■ Exercise
Return a verbatim reproduction of each line, starting at the line with "- [alicloud_slb_rule](./r/alicloud_slb_rule.md)" and ending at the last line of the listing below.

■ Extracted information
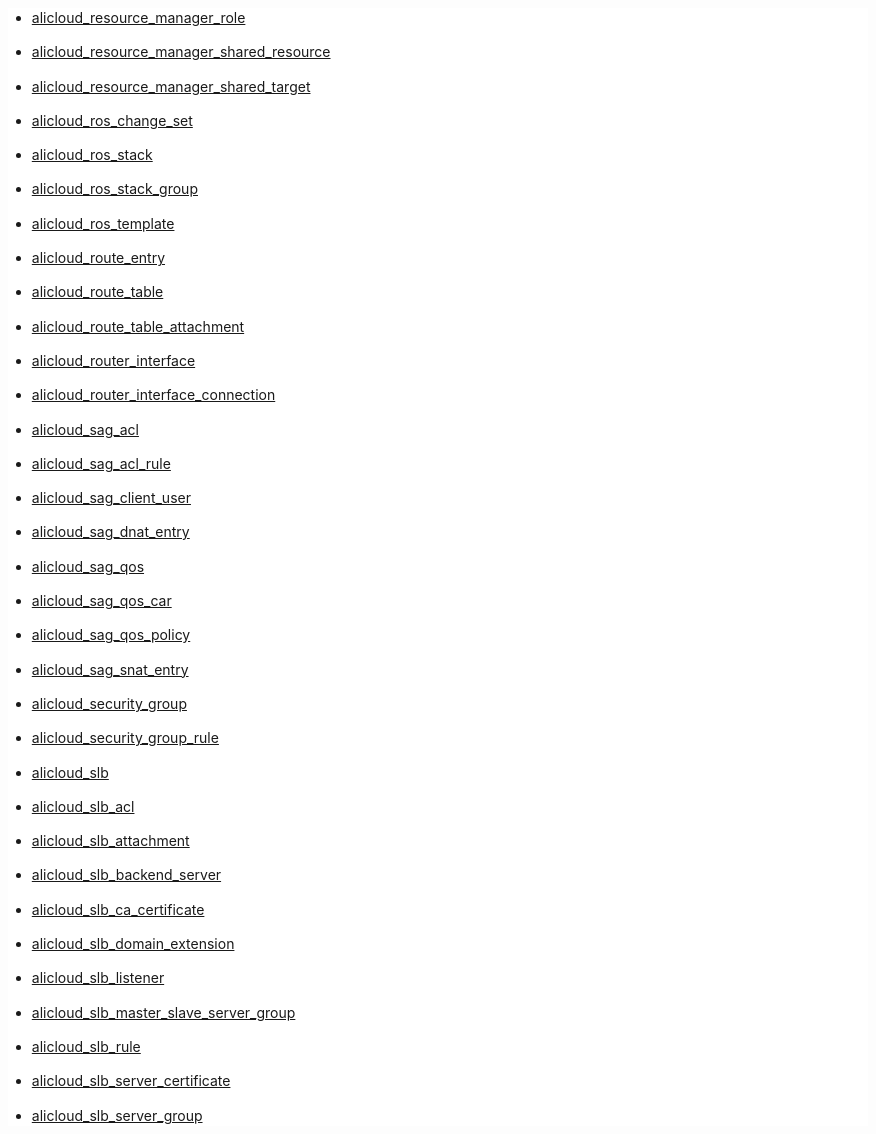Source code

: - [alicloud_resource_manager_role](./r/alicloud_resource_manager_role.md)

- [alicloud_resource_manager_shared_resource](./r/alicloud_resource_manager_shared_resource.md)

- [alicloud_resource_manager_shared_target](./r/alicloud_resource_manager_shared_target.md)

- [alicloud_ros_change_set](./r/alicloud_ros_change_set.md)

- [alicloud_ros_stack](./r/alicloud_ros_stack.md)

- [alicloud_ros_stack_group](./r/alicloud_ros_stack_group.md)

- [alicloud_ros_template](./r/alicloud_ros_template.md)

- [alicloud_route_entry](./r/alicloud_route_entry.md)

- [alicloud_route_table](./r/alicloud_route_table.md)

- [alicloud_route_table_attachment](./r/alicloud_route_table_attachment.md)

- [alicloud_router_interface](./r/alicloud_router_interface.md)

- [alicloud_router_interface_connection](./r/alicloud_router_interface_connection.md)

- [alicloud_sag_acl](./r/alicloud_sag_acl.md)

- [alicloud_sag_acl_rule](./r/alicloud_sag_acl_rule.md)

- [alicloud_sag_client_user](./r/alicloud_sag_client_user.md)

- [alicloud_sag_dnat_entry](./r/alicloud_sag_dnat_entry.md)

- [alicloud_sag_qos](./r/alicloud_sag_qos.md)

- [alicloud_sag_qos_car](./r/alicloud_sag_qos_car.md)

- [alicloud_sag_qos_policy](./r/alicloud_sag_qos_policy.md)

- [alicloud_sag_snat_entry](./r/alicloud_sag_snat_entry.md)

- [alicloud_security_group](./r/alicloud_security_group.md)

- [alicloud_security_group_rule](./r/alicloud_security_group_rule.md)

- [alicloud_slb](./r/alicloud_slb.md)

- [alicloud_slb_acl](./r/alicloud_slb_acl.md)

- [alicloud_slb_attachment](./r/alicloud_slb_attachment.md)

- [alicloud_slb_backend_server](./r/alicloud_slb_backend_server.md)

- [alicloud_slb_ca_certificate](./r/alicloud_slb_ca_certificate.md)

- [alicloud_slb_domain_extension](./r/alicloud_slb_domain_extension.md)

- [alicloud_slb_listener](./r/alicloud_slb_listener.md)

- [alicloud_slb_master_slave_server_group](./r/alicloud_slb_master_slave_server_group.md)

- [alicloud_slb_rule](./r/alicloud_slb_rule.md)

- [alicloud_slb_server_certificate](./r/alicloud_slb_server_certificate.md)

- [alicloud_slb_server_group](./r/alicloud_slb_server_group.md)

■ Answer box
- [alicloud_slb_rule](./r/alicloud_slb_rule.md)

- [alicloud_slb_server_certificate](./r/alicloud_slb_server_certificate.md)

- [alicloud_slb_server_group](./r/alicloud_slb_server_group.md)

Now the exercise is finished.